Small-flowered buttercup, Annual buttercup

Family

Ranunculaceae

Where found

Dry forest, woodland, and grassy areas, on intermittently moist sites. Widespread.

var. pilulifer:  Western Slopes.

var. sessiliflorus:  Western Slopes, Kosciuszko National Park, the mountains to the north, ACT, and tablelands. Sydney area. Rare elsewhere.

Notes

Annual herb to 0.4 m tall, variably hairy to almost hairless. Leaves alternating up the stems, 0.4-2 cm long, 4-20 mm wide, hairy to hairless. Juvenile leaves often kidney shaped and broader than long, compound or lobed, with 3-5 toothed to scalloped lobes or leaflets. Adult leaves dissected or compound with 3-5 lobes or leaflets, the lobes or leaflets sometimes toothed or again divided. Flowers about 2-4 mm in diameter with 0-2 yellow or pale yellow-green to whitish petals each 1-2 mm long, and 3-4 sepals 1.5-2.5 mm long. Sepals curved down. Flowers single at the bases of the leaves, stalkless or on short stalks. Flowers Spring-Summer.  Seeds about 10–20, oval to round, 1.5–2 mm long, flat to slightly biconvex, the faces with scattered warts each terminated by a hooked bristle; beak pointed, about 0.3–0.5 mm long.
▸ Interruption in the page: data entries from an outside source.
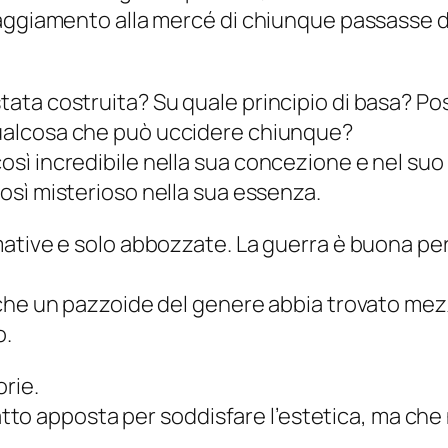
aggiamento alla mercé di chiunque passasse di
ta costruita? Su quale principio di basa? Pos
alcosa
che può uccidere
chiunque
?
sì incredibile nella sua concezione e nel su
osì misterioso nella sua essenza.
ative e solo abbozzate. La guerra è buona per 
che un pazzoide del genere abbia trovato mezz
o.
orie
.
 fatto apposta per soddisfare l’estetica, ma c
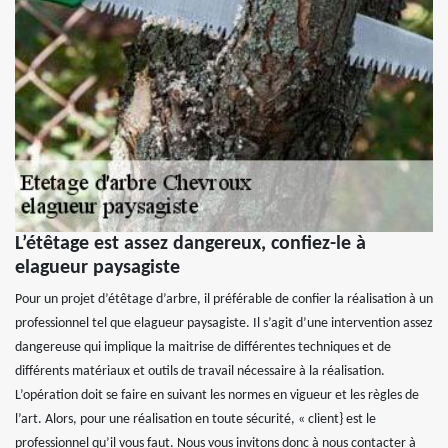
L’étêtage est assez dangereux, confiez-le à
elagueur paysagiste
Pour un projet d’étêtage d’arbre, il préférable de confier la réalisation à un
professionnel tel que elagueur paysagiste. Il s’agit d’une intervention assez
dangereuse qui implique la maitrise de différentes techniques et de
différents matériaux et outils de travail nécessaire à la réalisation.
L’opération doit se faire en suivant les normes en vigueur et les règles de
l’art. Alors, pour une réalisation en toute sécurité, « client} est le
professionnel qu’il vous faut. Nous vous invitons donc à nous contacter à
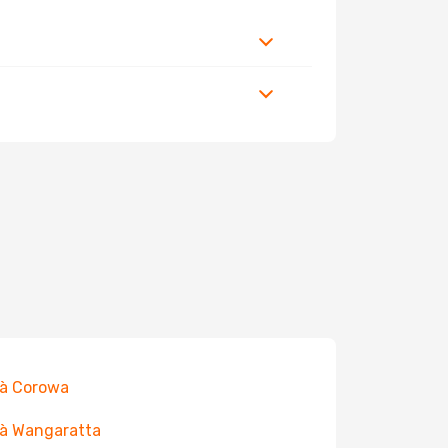
 à Corowa
 à Wangaratta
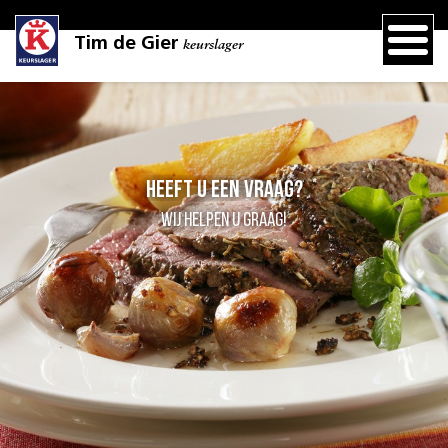
Tim de Gier
keurslager
Heeft u een vraag?
Wij helpen u graag!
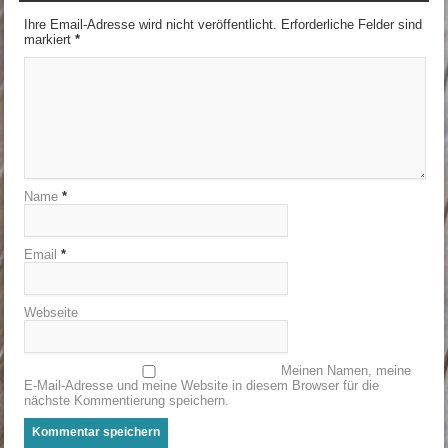
Ihre Email-Adresse wird nicht veröffentlicht. Erforderliche Felder sind
markiert
*
Name
*
Email
*
Webseite
Meinen Namen, meine
E-Mail-Adresse und meine Website in diesem Browser für die
nächste Kommentierung speichern.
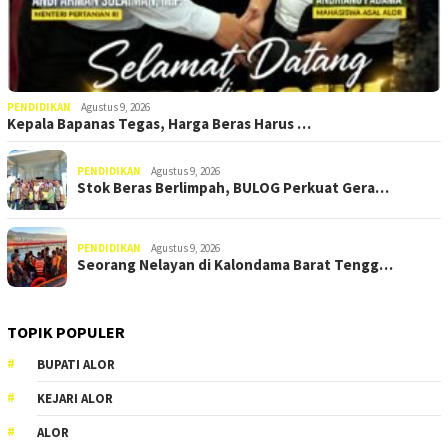
PENDIDIKAN
Agustus 9, 2026
Kepala Bapanas Tegas, Harga Beras Harus …
PENDIDIKAN
Agustus 9, 2026
Stok Beras Berlimpah, BULOG Perkuat Gera…
PENDIDIKAN
Agustus 9, 2026
Seorang Nelayan di Kalondama Barat Tengg…
TOPIK POPULER
BUPATI ALOR
KEJARI ALOR
ALOR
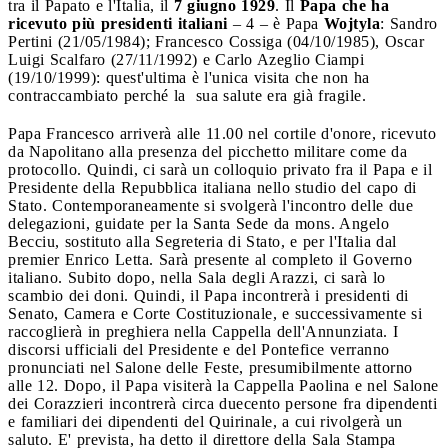
tra il Papato e l'Italia, il
7 giugno 1929
. Il
Papa che ha
ricevuto più presidenti italiani
– 4 – è Papa
Wojtyla
: Sandro
Pertini (21/05/1984); Francesco Cossiga (04/10/1985), Oscar
Luigi Scalfaro (27/11/1992) e Carlo Azeglio Ciampi
(19/10/1999): quest'ultima è l'unica visita che non ha
contraccambiato perché la sua salute era già fragile.
Papa Francesco arriverà alle 11.00 nel cortile d'onore, ricevuto
da Napolitano alla presenza del picchetto militare come da
protocollo. Quindi, ci sarà un colloquio privato fra il Papa e il
Presidente della Repubblica italiana nello studio del capo di
Stato. Contemporaneamente si svolgerà l'incontro delle due
delegazioni, guidate per la Santa Sede da mons. Angelo
Becciu, sostituto alla Segreteria di Stato, e per l'Italia dal
premier Enrico Letta. Sarà presente al completo il Governo
italiano. Subito dopo, nella Sala degli Arazzi, ci sarà lo
scambio dei doni. Quindi, il Papa incontrerà i presidenti di
Senato, Camera e Corte Costituzionale, e successivamente si
raccoglierà in preghiera nella Cappella dell'Annunziata. I
discorsi ufficiali del Presidente e del Pontefice verranno
pronunciati nel Salone delle Feste, presumibilmente attorno
alle 12. Dopo, il Papa visiterà la Cappella Paolina e nel Salone
dei Corazzieri incontrerà circa duecento persone fra dipendenti
e familiari dei dipendenti del Quirinale, a cui rivolgerà un
saluto. E' prevista, ha detto il direttore della Sala Stampa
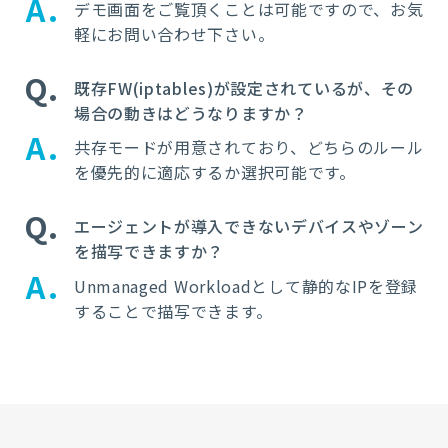
A
デモ画面をご覧頂くことは可能ですので、お気
軽にお問い合わせ下さい。
Q
既存FW(iptables)が設定されているが、その
場合の動きはどうなりますか？
A
共存モードが用意されており、どちらのルール
を優先的に適応するか選択可能です。
Q
エージェントが導入できないデバイスやゾーン
を描写できますか？
A
Unmanaged Workload
として静的な
IP
を登録
することで描写できます。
var. pilulifer:  Leaves deeply lobed with narrow-linear segments; margins entire or pointedly toothed.

var. sessiliflorus:  Leaves shallowly to deeply 3–5-lobed, the lobes more or less fan-shaped, entire or with blunt to broadly pointed teeth.

All native plants on unleased land in the ACT are protected.